Filmle ilgili kişisel anılarınız ve projeyi tamamladıktan sonraki duygusal deneyimleriniz nelerdir?
Dünyayı Kurtaran Adam'ı ilk kez Google Video'da gördüm. Bir arkadaşım bilgisayarını eski tüplü televizyonuna bağladı ve birkaç arkadaş birlikte izledik. Bulanıktı ama vahşi, büyüleyici ve amansızca eğlenceliydi. Aynı zamanda filmlerin sınırları aştığı uyarlanma, yeniden mikslenme ve yeniden yapılma biçimlerine ilgimi çeken, kafamda bu kıvılcımı başlatan ilk filmlerden biriydi.
Restorasyonu izleyicilerle paylaşabilmek heyecan vericiydi.
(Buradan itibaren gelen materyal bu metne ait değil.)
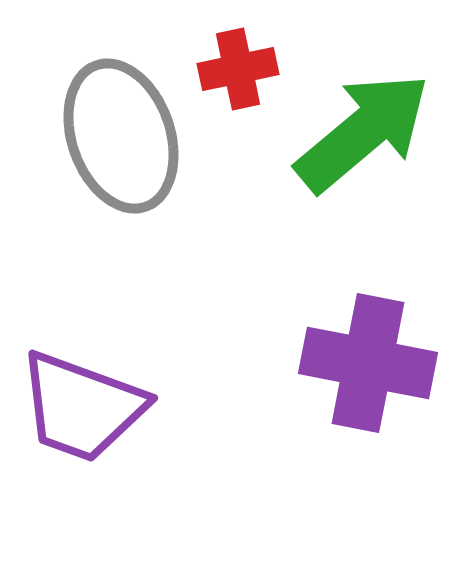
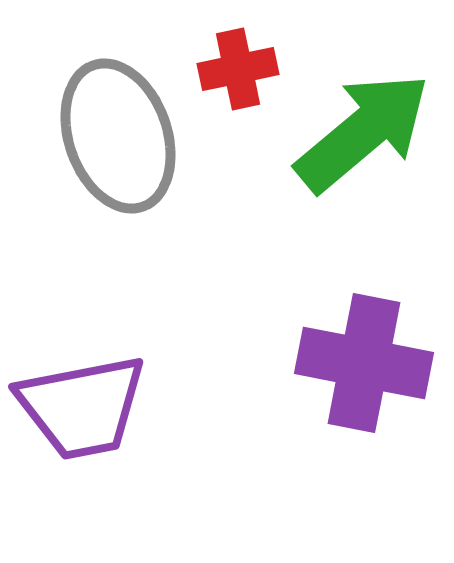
gray ellipse: moved 3 px left
purple cross: moved 4 px left
purple trapezoid: rotated 31 degrees counterclockwise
Mükemmel olmasa da daha fazla insanın bu çılgın fantastik macera filmini, düşük çözünürlüklü YouTube videosundan çok daha yüksek kalitede izleyebildiğine çok sevindim.
Türk sinemasının öne çıkan yönetmenleri ve filmleri hakkında düşüncelerinizi paylaşır mısınız?
Bunu uzmanlara bırakmam gerektiğini düşünüyorum…
Türk sinemasının uluslararası alanda tanınırlığının artması için neler yapılabileceğini düşünüyorsunuz?
Bunun bir dereceye kadar başladığını düşünüyorum. Örneğin, son birkaç yıldır bir sürü Türk TV programı ve filmleri Amerika'da Netflix'te izlenebilecek hale geldi. Bu büyük bir başarı!
Türk sinemasında en sevdiğiniz film ve yönetmen hangisidir?
Favorileri seçme konusunda iyi değilim. Yine de şunu söyleyeceğim. Yıllar boyunca Türkiye'de Yılmaz Güney'den Metin Erksan'a, Nuri Bilge Ceylan'a kadar muhteşem, parlak yönetmenler çıktı. Her ne kadar onların çalışmalarına her zaman hayran olsam da en çok keyif aldığım filmler macera ve kaçış dolu olanlar. O yüzden iş oraya geldiğinde Çetin İnanç, Yılmaz Atadeniz gibi yönetmenlere, 3 Dev Adam, Çeko ve Cüneyt Arkın’ın aksiyon filmlerine yöneleceğim.